Die Wirklichkeit, in der ich als Zuschauende bin, muss von Theatermacher*innen mitgedacht werden, wenn ich das Gefühl haben soll, mit dir im gleichen Raum zu sitzen.  Statt im Foyer treffen wir uns in Pandemiezeiten auf Zoom, statt einer Tür öffne ich eine Website, statt der Scheinwerfer leuchtet mein Bildschirm. Wir sind nicht zusammen. Aber wir sind zum Glück auch nicht getrennt (wenn die Verbindung steht), wir sind irgendwo dazwischen. Dieses dazwischen ist der Ort, auf dem du und ich vielleicht funktionieren können. Wir wollen woanders sein und vor allem gemeinsam, das vereint uns doch wieder.

Nun versteh ich, dass du Angst davor hast, dich auf diese neue Ebene einzulassen. Wir haben doch oft darüber gesprochen, wie oberflächlich diese digitalen Plattformen sind, die uns schon lange den Wunsch nach Nähe in der Ferne erfüllen: Facebook, Instagram, Skype schienen mir auch nie als ein Teil von dir, statt um Versammlung geht es hier um einzelne Kontakte, statt kollektiver Aufmerksamkeit um Fragmentierung. Aber sie sind Brillen, durch die wir uns derzeit sehen. Eine Produktion wie werther.live, die genau diese Kanäle nutzt, spielt mit diesen Wahrnehmungsräumen und nutzt sie für etwas, dass du, liebes Theater,  immer schon gemacht hast: Geschichten erzählen.

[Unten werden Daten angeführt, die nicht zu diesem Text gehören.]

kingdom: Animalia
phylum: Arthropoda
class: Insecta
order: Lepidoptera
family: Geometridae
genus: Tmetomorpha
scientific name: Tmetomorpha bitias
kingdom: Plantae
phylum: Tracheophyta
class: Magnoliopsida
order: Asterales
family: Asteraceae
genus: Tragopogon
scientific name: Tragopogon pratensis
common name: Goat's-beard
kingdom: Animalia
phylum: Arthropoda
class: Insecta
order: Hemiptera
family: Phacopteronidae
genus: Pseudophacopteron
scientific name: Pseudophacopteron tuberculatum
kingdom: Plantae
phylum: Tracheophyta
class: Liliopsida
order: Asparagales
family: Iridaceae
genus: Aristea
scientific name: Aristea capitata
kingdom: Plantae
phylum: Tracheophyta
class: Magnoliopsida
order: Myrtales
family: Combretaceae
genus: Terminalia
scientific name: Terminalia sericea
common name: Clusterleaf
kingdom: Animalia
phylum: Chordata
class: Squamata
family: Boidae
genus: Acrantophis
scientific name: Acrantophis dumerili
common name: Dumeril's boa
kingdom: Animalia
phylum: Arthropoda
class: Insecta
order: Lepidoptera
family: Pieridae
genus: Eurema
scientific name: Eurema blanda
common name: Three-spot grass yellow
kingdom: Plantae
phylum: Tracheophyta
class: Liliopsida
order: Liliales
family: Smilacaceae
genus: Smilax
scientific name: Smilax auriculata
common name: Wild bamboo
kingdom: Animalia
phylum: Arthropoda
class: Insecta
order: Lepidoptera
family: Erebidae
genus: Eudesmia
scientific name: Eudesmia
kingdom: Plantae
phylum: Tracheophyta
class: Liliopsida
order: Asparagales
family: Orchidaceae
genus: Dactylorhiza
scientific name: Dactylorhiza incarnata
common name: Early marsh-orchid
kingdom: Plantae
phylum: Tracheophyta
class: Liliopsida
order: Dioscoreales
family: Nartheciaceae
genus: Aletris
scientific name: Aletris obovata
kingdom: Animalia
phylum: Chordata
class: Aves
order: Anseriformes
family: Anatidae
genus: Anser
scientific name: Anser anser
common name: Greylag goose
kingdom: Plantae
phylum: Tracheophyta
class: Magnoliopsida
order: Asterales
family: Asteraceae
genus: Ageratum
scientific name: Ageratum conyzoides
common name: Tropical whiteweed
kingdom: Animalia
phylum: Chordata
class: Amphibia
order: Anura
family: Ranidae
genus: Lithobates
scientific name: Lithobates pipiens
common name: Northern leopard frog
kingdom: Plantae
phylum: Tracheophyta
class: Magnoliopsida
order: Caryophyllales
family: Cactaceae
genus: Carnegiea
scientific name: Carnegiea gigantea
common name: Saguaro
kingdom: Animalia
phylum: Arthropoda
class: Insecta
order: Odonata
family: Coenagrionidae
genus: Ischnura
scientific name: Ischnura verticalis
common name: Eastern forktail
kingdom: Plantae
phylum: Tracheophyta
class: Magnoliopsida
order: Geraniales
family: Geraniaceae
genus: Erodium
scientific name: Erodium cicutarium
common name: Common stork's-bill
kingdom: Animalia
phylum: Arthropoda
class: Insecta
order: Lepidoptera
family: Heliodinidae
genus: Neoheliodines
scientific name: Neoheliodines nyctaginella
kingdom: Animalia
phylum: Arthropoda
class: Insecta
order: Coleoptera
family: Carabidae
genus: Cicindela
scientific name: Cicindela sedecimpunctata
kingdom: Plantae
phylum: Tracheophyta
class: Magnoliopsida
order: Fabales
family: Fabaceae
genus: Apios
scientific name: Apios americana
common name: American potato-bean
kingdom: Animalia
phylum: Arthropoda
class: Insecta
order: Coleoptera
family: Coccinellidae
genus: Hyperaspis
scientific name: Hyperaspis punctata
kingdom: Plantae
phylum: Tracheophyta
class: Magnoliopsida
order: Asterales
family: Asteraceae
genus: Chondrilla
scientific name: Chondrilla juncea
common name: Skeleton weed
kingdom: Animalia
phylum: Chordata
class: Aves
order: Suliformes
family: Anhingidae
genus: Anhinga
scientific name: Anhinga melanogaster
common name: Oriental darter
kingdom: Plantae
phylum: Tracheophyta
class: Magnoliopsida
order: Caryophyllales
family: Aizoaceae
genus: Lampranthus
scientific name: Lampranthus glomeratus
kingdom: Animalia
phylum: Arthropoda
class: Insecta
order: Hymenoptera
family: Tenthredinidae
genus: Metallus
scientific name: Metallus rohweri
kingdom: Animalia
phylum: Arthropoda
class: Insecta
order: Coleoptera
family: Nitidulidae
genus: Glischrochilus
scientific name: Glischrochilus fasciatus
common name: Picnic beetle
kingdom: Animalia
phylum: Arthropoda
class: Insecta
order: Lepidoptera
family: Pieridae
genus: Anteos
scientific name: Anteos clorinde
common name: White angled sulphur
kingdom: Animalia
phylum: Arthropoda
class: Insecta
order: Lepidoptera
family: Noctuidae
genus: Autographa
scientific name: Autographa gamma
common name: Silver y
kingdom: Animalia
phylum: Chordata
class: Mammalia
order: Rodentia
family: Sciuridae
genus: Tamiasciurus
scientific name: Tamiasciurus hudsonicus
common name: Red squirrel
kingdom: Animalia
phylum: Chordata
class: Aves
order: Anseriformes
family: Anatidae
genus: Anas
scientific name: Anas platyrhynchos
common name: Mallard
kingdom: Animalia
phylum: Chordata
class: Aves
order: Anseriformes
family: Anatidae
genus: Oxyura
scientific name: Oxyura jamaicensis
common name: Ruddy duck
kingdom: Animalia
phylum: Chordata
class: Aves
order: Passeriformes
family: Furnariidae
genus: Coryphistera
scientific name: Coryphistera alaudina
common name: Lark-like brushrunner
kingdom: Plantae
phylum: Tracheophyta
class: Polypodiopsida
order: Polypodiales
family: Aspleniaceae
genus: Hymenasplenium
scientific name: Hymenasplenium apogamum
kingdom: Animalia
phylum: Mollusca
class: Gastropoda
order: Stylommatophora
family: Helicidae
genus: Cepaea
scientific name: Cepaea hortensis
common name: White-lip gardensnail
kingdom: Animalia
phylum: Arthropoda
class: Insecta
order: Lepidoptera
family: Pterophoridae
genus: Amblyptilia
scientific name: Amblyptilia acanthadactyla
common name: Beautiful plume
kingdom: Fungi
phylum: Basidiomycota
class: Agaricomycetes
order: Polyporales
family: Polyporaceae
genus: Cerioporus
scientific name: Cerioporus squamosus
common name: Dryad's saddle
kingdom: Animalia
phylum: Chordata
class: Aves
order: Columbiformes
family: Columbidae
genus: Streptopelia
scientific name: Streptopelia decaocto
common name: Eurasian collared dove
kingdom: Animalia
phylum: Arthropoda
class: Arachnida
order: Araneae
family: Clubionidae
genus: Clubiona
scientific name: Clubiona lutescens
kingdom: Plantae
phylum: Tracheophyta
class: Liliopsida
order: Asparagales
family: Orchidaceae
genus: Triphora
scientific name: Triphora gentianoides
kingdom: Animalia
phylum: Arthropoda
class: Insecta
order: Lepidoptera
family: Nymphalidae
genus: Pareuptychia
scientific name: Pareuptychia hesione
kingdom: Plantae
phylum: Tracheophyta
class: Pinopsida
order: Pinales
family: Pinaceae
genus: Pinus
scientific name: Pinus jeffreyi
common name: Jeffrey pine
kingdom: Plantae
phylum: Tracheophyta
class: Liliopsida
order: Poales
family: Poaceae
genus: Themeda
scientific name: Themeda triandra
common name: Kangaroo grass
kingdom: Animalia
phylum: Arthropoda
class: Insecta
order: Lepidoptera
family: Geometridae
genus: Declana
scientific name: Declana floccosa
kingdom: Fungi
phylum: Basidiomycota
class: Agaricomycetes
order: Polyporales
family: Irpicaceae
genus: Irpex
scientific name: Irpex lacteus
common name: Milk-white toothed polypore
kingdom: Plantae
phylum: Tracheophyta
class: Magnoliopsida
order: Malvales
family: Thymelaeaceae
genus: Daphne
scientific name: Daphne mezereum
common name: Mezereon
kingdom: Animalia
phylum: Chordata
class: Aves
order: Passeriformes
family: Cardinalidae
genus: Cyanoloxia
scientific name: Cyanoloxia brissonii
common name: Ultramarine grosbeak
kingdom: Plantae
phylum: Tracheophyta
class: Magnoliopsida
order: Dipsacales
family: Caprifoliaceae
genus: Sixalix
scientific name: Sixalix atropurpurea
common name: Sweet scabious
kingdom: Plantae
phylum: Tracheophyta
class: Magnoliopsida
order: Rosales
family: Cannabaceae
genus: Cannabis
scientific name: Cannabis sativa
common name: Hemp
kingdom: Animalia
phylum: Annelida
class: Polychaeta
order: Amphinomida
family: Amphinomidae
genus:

Sprenge auch diese Räume, nimm sie für deine Zwecke ein, dann kann auch jetzt Magie entstehen

Ich wünschte, du wärst hier etwas selbstbewusster. Ob dein neues Ich, dieses Ferntheater, noch Theater ist, interessiert mich eigentlich nicht. Mach das, was du immer gemacht hast: Spreng diese Räume, in dem du sie voll und ganz für deine Zwecke einnimmst. Bitte vertrau darauf, dass deine Worte mich immer noch finden. Wenn du von der Einsamkeit erzählst. Von dem, was uns derzeit bewegt. Oder von etwas ganz anderem. Wenn du mal wirklich loslegst mit deiner Fiktionsmaschine, dann bist du echt sexy. Wenn du mich an der Hand nimmst und sagst: „Komm. Ich weiß, wo du grad stehst. Und ich nehme dich jetzt mit.“ Denn lass uns beide ehrlich sein, die besten Theatermomente sind oft die, wo wir mit Leidenschaft die Räume sprengen. Habe ich gerade wir gesagt?

Und ja, das war gerade ein Liebesbrief, trotz Trennungsschmerz. Also, eine Umarmung (eh nur virtuell), deine Marie-Theres.